> _GIVEN INFORMATION_:
━━━━━━━━━━━━━━━━━━━━

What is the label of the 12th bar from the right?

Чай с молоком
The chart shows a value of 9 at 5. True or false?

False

━━━━━━━━━━━━━━━━━━━━

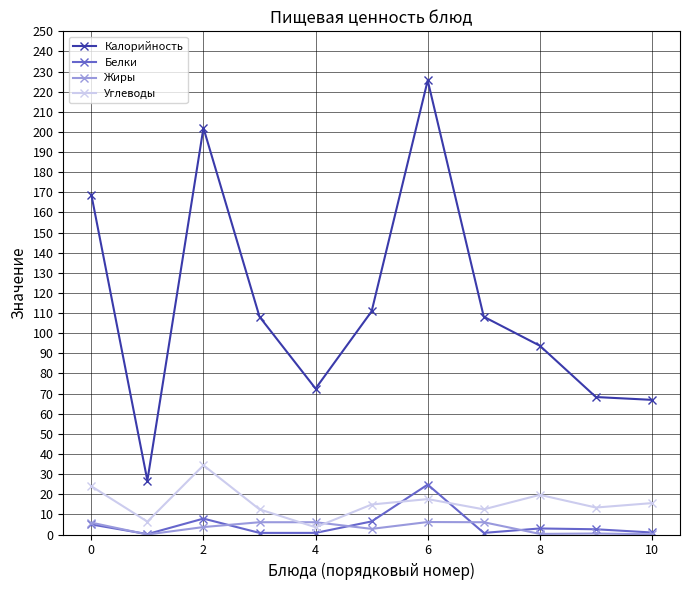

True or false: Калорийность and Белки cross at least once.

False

━━━━━━━━━━━━━━━━━━━━

> _PROBLEM REQUIREMENTS_:
Gather every line of the data above that contains the string "True", copying each line unchanged.

> _ANSWER SPACE_:
The chart shows a value of 9 at 5. True or false?
True or false: Калорийность and Белки cross at least once.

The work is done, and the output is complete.